**Work instruction:**
Copy exactly the lines of the data below that run from the line holding "url(#park-tufts); stroke: #6c8459;" through the line holding "#978876; stroke-width: 19", both ends included.

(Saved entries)

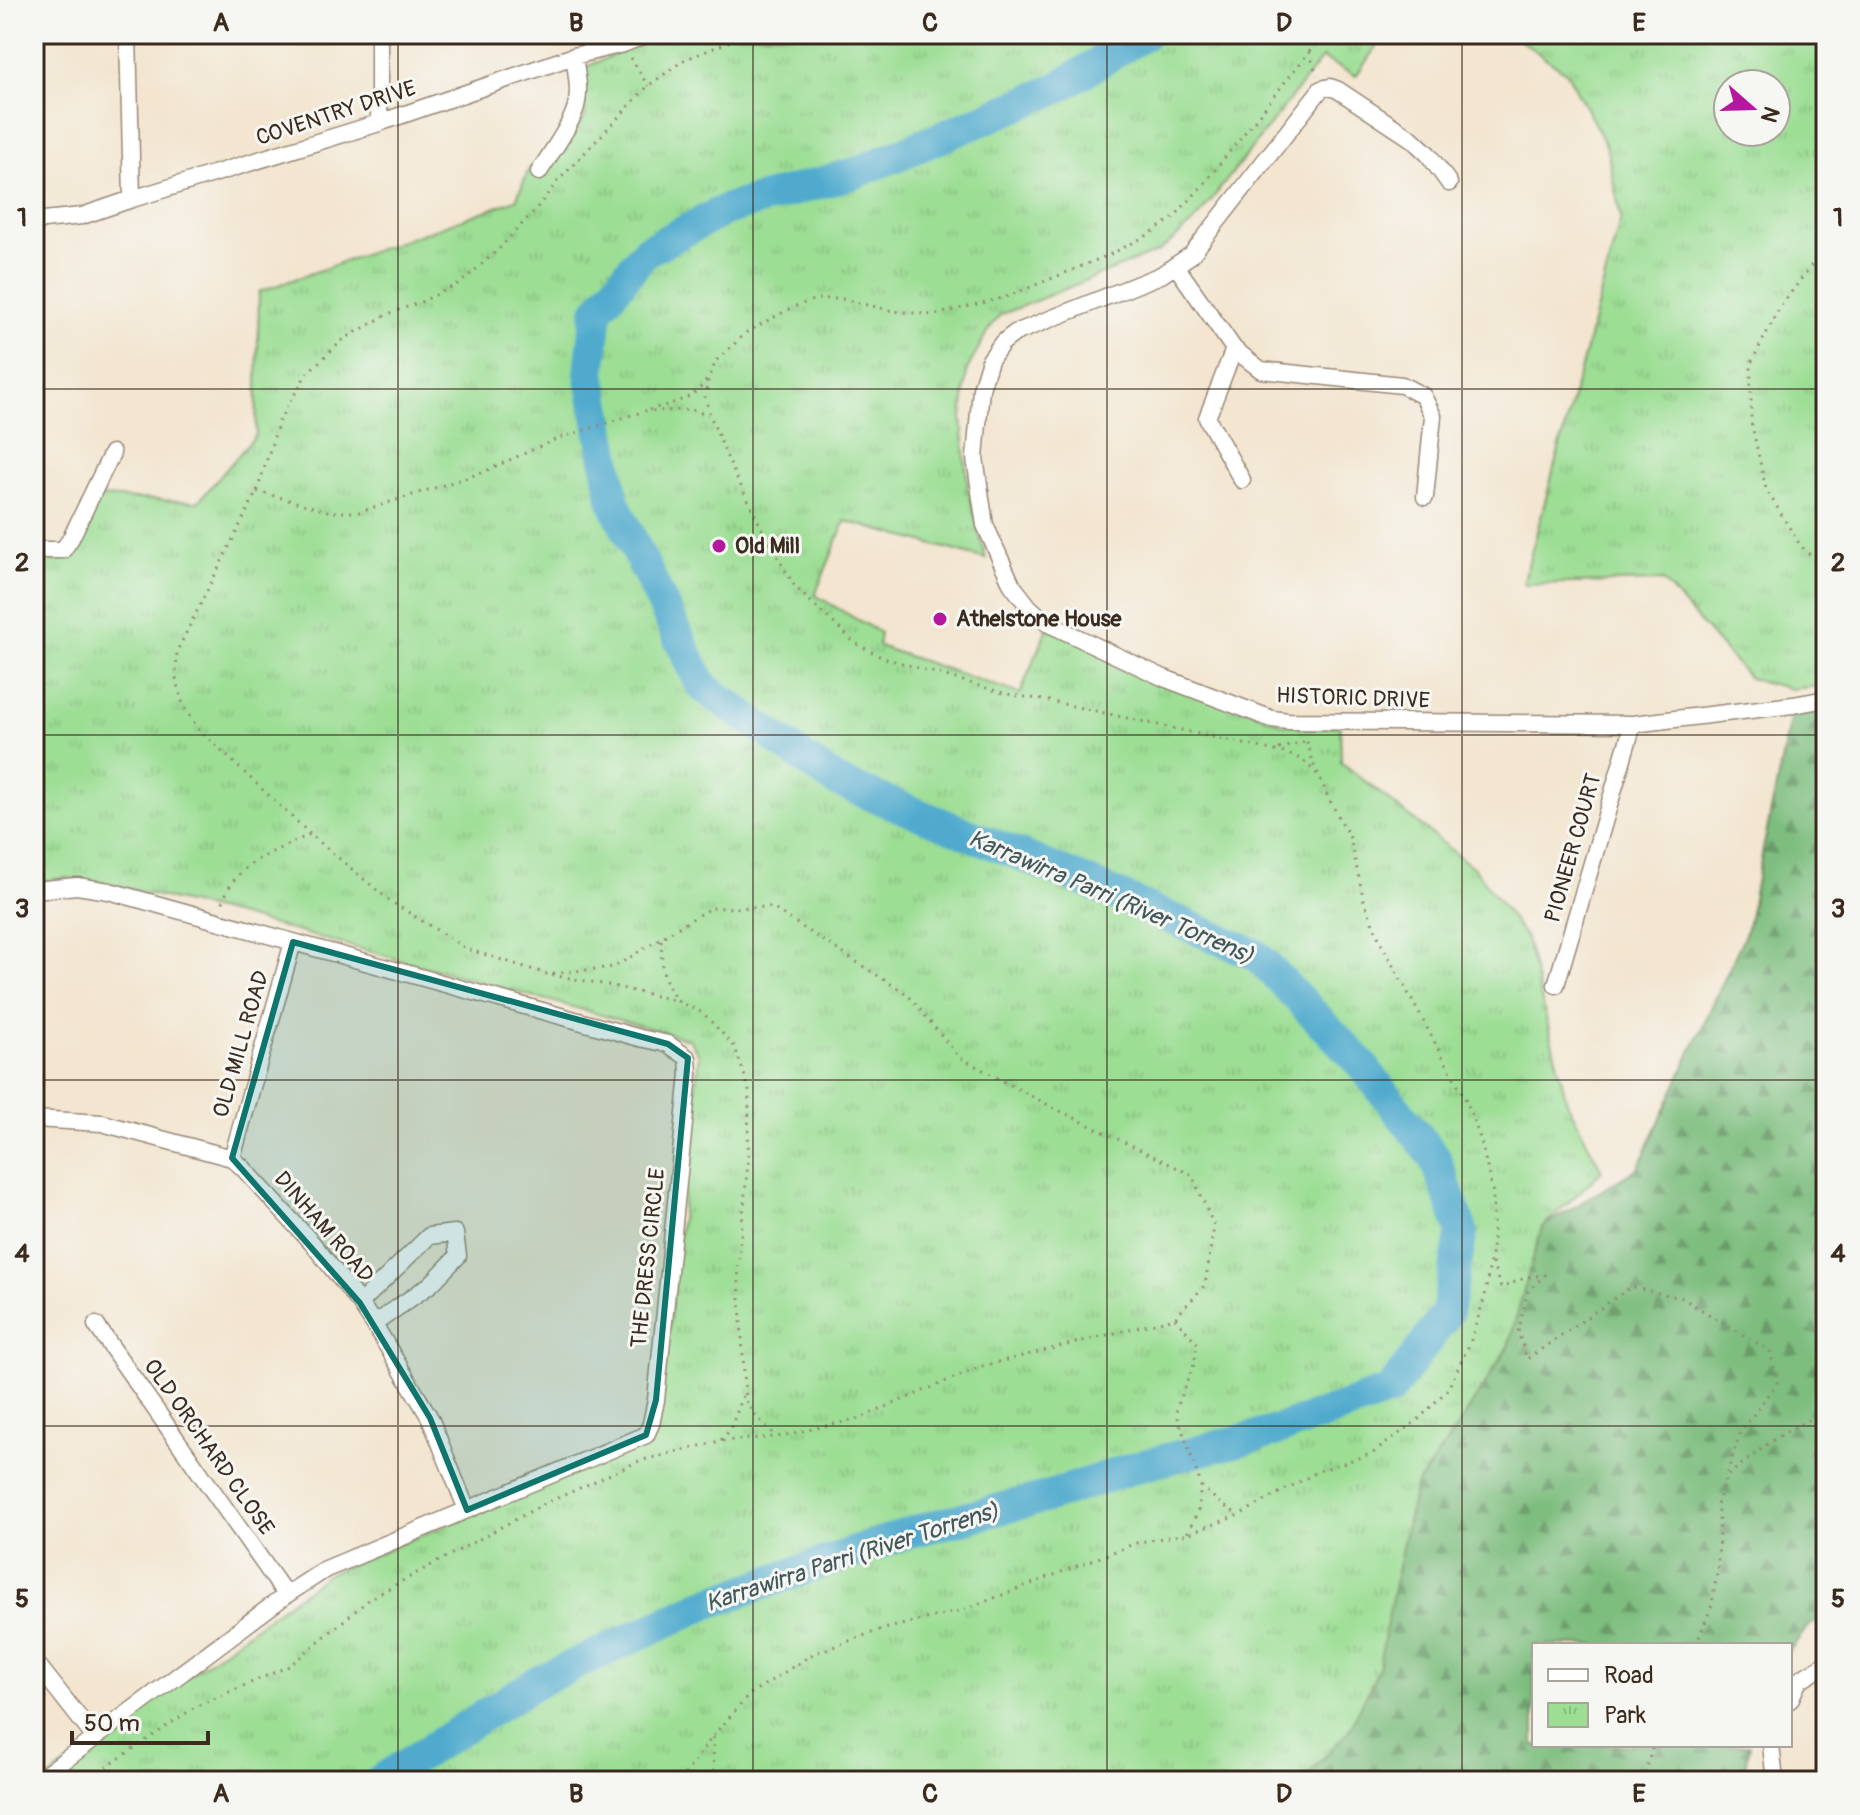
<svg xmlns="http://www.w3.org/2000/svg" width="1860" height="1815" viewBox="0 0 1860 1815" font-family="Pangolin,sans-serif">
	<style>
		.forest { fill: url(#forest-firs); stroke: #5c744e; stroke-width: 2 }
		.park { fill: url(#park-tufts); stroke: #6c8459; stroke-width: 2; fill-rule: evenodd }
		.lines { fill: none; stroke-linecap: round; stroke-linejoin: round }
		.river { stroke: #50aace; stroke-width: 32 }
		.street-casing { stroke: #978876; stroke-width: 19 }
		.path { stroke: #978876; stroke-width: 3; stroke-dasharray: 2 6; stroke-linecap: butt }
		.street { stroke: #fff; stroke-width: 16 }
		.marked { fill: #0f766e; fill-opacity: 0.2; stroke: #0f766e; stroke-width: 6; stroke-linejoin: round }
		.grid { fill: none; stroke: #3b2a1e; stroke-width: 2; stroke-opacity: 0.55 }
		.poi-dot { fill: #b5179e; stroke: #f6f6f2; stroke-width: 3 }
		.labels { text-anchor: middle; dominant-baseline: central; stroke-width: 6; stroke-linejoin: round; paint-order: stroke }
		.street-label { font-size: 22px; fill: #3b2a1e; stroke: #f6f6f2 }
		.poi-label { font-size: 22px; font-weight: bold; fill: #3b2a1e; stroke: #f6f6f2; text-anchor: start }
		.water-label { font-size: 24px; font-style: italic; fill: #42575c; stroke: #f6f6f2 }
		.neatline { fill: none; stroke: #3b2a1e; stroke-width: 3 }
		.grid-label { font-size: 26px; text-anchor: middle; font-weight: bold; fill: #3b2a1e }
	</style>
	<defs>
		<pattern id="forest-firs" width="22" height="20" patternUnits="userSpaceOnUse" patternTransform="scale(2)"><rect width="22" height="20" fill="#7dbd7e"/><path d="M5 1l3.5 6h-7zM16 11l3.5 6h-7z" fill="#689a67"/></pattern>
		<pattern id="park-tufts" width="24" height="20" patternUnits="userSpaceOnUse" patternTransform="scale(2)"><rect width="24" height="20" fill="#9cde94"/><path d="M3 7l-1-3M5 7V3M7 7l1-3M15 17l-1-3M17 17v-4M19 17l1-3" fill="none" stroke="#87bf7f"/></pattern>
	</defs>
	<rect width="100%" height="100%" fill="#f6f6f2"/>
	<filter id="ink" filterUnits="userSpaceOnUse"><feTurbulence type="fractalNoise" baseFrequency=".0125" numOctaves="2"/><feDisplacementMap in="SourceGraphic" scale="16" xChannelSelector="R" yChannelSelector="G"/><feConvolveMatrix kernelMatrix="1 2 1 2 8 2 1 2 1" color-interpolation-filters="sRGB"/></filter>
	<filter id="wash" filterUnits="userSpaceOnUse"><feTurbulence type="fractalNoise" baseFrequency=".006" numOctaves="4" result="noise"/><feDisplacementMap in="SourceGraphic" scale="32" xChannelSelector="R" yChannelSelector="G"/><feGaussianBlur stdDeviation="1.8" result="paint"/><feColorMatrix in="noise" values="0 0 0 0 0 0 0 0 0 0 0 0 0 0 0 0 0 1.4 0 .05"/><feComposite in="paint" operator="in"/></filter>
	<g filter="url(#wash)">
		<rect width="100%" height="100%" fill="#f3e5cf"/>
		<!-- forest -->
		<path class="forest" d="M1793,705L1826,706V1618L1809,1625L1790,1650V1645H1534V1745H1750L1743,1781H1314L1310,1773L1350,1729L1402,1547L1415,1488L1464,1417L1508,1346L1542,1227L1638,1168L1746,932Z"/>
		<!-- park -->
		<path class="park" d="M661,34H1385L1356,76L1322,58L1194,222L1160,251L1000,315L987,332L967,370L962,419L968,490L986,559L845,521L815,595L880,633L878,646L1020,694L1047,628L1283,724L1340,726L1341,762L1475,869L1526,938L1567,1102L1602,1171L1542,1227L1508,1346L1464,1417L1415,1488L1402,1547L1378,1670L1350,1729L1310,1773L1299,1781H44L328,1574L650,1440L658,1429L699,1055L689,1039L237,915L105,883L65,878L34,882V560L58,561L80,549L99,497L198,502L256,435L259,292L516,200L530,167L546,174L585,116L584,68Z
			M1511,34H1826V685L1791,689L1749,678L1663,581L1523,584L1621,218L1606,145L1567,73ZM1728,84H1776V132H1728Z"/>
		<g class="lines">
			<!-- river -->
			<path class="river" d="M379,1781L535,1683L703,1605L914,1531L1047,1497L1136,1467L1269,1433L1390,1391L1447,1313L1462,1231L1435,1158L1358,1060L1256,955L1087,882L836,781L702,686L614,503L590,373L597,311L646,251L727,209L855,173L1054,90L1145,34"/>
		</g>
	</g>
	<g filter="url(#ink)">
		<g class="lines">
			<!-- street casing -->
			<g class="street-casing">
				<path id="street" d="M128,34L132,199
					M379,34V123
					M539,172C550,154 574,122 577,102C580,87 576,71 574,56
					M1449,183L1428,154L1412,139L1338,90L1330,87L1321,89L1191,255L1161,275L1015,333L1002,343L990,360L981,389L975,458L985,525L1012,585L1029,607L1047,623L1164,678L1272,719L1288,721L1633,724L1793,705L1826,699
					M34,221L82,216L132,199L379,123L574,56L623,44L648,34
					M1176,266L1234,349L1261,370L1402,385L1423,396L1433,416L1425,497
					M1234,349L1207,418L1242,480
					M34,550H63L71,538L112,453
					M34,890L77,886L109,891L640,1038L668,1044L688,1058L689,1074L656,1400L651,1424L646,1435L326,1569L286,1595L37,1781
					M1556,985L1633,724
					M34,1119L102,1123L232,1158L244,1169L312,1243L360,1303L374,1324L430,1418L467,1510
					M232,1158L293,942
					M360,1303L429,1236L455,1233L458,1256L431,1284L374,1324
					M96,1325L286,1595
					M34,1660L95,1738
					M1790,1700L1799,1680L1826,1664
					M1771,1745L1775,1781"/>
			</g>
			<!-- path -->
			<path class="path" d="M1309,52L1317,75
				M631,58L648,86
				M1826,246L1780,307L1751,363V421L1766,489L1800,545L1826,571
				M649,410C671,403 695,400 707,379
				M257,491L331,512H359L481,473L554,440L645,411L692,410L708,415
				M1279,749L1306,741
				M1317,774L1303,760L1285,753L1050,701L1007,694L881,657L855,643L795,587L765,535L729,462L710,415L705,397L709,376L717,360L747,332L793,307L816,299H842L893,311L934,315L1006,297L1109,255L1148,235L1173,218L1203,185L1309,52L1319,34
				M310,834L199,730L184,707L176,681L177,651L257,491L279,421L307,373L344,339L388,314L423,301L460,283L499,249L535,210L558,181L648,86L684,60L748,34
				M661,940C662,967 661,978 677,1001
				M552,975L608,985L677,1001L703,1013L735,1047L749,1089L748,1163L738,1266L745,1390L747,1404L759,1419L777,1437
				M1492,1263L1501,1288L1527,1277L1545,1275L1528,1291L1518,1332L1527,1359L1631,1287L1682,1298L1770,1351L1778,1381L1740,1433L1726,1477
				M1175,1318L1198,1344L1193,1368L1181,1395L1176,1412L1201,1485L1198,1511L1187,1534
				M721,1440L730,1430L744,1393
				M1201,1486L1221,1504L1239,1515
				M1696,1645L1712,1605L1718,1565L1719,1522L1717,1505L1726,1477L1770,1442L1798,1425L1816,1416L1826,1415
				M713,1737L714,1781
				M682,1780L694,1781
				M86,1781L195,1707L289,1666L371,1598L540,1506L639,1461L720,1441L777,1437L860,1418L982,1366L1175,1318L1205,1285L1214,1226L1192,1175L1048,1105L959,1057L908,995L771,907L710,908L614,967L547,974L467,949L390,901L310,834C273,854 234,860 222,906
				M680,1781L713,1736L750,1694L813,1654L880,1630L966,1609L1139,1542L1187,1534L1239,1515L1319,1471L1373,1453L1419,1419L1448,1389L1470,1343L1485,1296L1493,1242V1193L1481,1141L1466,1100L1380,941L1364,901L1350,838L1328,797L1314,765L1306,738
				M1643,1781L1653,1745"/>
			<!-- street -->
			<use href="#street" class="street"/>
		</g>
	</g>
	<!-- marked area -->
	<path class="marked" d="M293,942L668,1044L688,1058L656,1400L646,1435L467,1510L430,1418L360,1303L232,1158Z"/>
	<!-- grid -->
	<path class="grid" d="M398,34V1781M753,34V1781M1107,34V1781M1462,34V1781M34,389H1826M34,735H1826M34,1080H1826M34,1426H1826"/>
	<!-- markers -->
	<g class="poi-dot">
		<circle cx="719" cy="546" r="8"/>
		<circle cx="940" cy="619" r="8"/>
	</g>
	<g class="labels">
		<!-- street labels -->
		<g class="street-label">
			<text transform="translate(336 113) rotate(-18)">COVENTRY DRIVE</text>
			<text transform="translate(1353 698) rotate(2)">HISTORIC DRIVE</text>
			<text transform="translate(1573 848) rotate(-74)">PIONEER COURT</text>
			<text transform="translate(241 1044) rotate(-74)">OLD MILL ROAD</text>
			<text transform="translate(324 1227) rotate(49)">DINHAM ROAD</text>
			<text transform="translate(648 1258) rotate(-84)">THE DRESS CIRCLE</text>
			<text transform="translate(209 1447) rotate(55)">OLD ORCHARD CLOSE</text>
		</g>
		<!-- poi labels -->
		<g class="poi-label">
			<text x="735" y="546">Old Mill</text>
			<text x="956" y="619">Athelstone House</text>
		</g>
		<!-- water labels -->
		<g class="water-label">
			<text transform="translate(1111 897) rotate(23)">Karrawirra Parri (River Torrens)</text>
			<text transform="translate(852 1557) rotate(-18)">Karrawirra Parri (River Torrens)</text>
		</g>
	</g>
	<!-- margin -->
	<rect width="1860" height="1815" fill="none" stroke="#f6f6f2" stroke-width="88"/>
	<!-- legend -->
	<rect x="1532" y="1643" width="260" height="104" fill="#f6f6f2" stroke="#aba49d" stroke-width="2"/>
	<rect x="1548" y="1669" width="40" height="12" fill="#ffffff" stroke="#aba49d" stroke-width="2"/>
	<text x="1604" y="1683" font-size="24" fill="#3b2a1e">Road</text>
	<rect x="1548" y="1703" width="40" height="24" fill="url(#park-tufts)" stroke="#aba49d" stroke-width="2"/>
	<text x="1604" y="1723" font-size="24" fill="#3b2a1e">Park</text>
	<!-- north arrow -->
	<g transform="translate(1752 108) rotate(110)"><circle r="38" fill="#f6f6f2" stroke="#aba49d" stroke-width="2"/>
	<path d="M0-6L14 30L0 20L-14 30Z" fill="#b5179e"/>
	<text y="-12" font-size="22" font-weight="bold" text-anchor="middle" fill="#3b2a1e">N</text>
	</g>
	<!-- scale -->
	<path d="M72 1731v12h136v-12" fill="none" stroke="#3b2a1e" stroke-width="4"/>
	<text x="84" y="1731" font-size="24" fill="#3b2a1e" stroke="#f6f6f2" stroke-width="6" paint-order="stroke">50 m</text>
	<rect x="44" y="44" width="1772" height="1727" class="neatline"/>
	<g class="grid-label">
		<text x="221" y="31">A</text>
		<text x="576" y="31">B</text>
		<text x="930" y="31">C</text>
		<text x="1284" y="31">D</text>
		<text x="1639" y="31">E</text>
		<text x="22" y="226">1</text>
		<text x="1838" y="226">1</text>
		<text x="22" y="571">2</text>
		<text x="1838" y="571">2</text>
		<text x="22" y="917">3</text>
		<text x="1838" y="917">3</text>
		<text x="22" y="1262">4</text>
		<text x="1838" y="1262">4</text>
		<text x="22" y="1607">5</text>
		<text x="1838" y="1607">5</text>
		<text x="221" y="1802">A</text>
		<text x="576" y="1802">B</text>
		<text x="930" y="1802">C</text>
		<text x="1284" y="1802">D</text>
		<text x="1639" y="1802">E</text>
	</g>
</svg>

**Your response:**
		.park { fill: url(#park-tufts); stroke: #6c8459; stroke-width: 2; fill-rule: evenodd }
		.lines { fill: none; stroke-linecap: round; stroke-linejoin: round }
		.river { stroke: #50aace; stroke-width: 32 }
		.street-casing { stroke: #978876; stroke-width: 19 }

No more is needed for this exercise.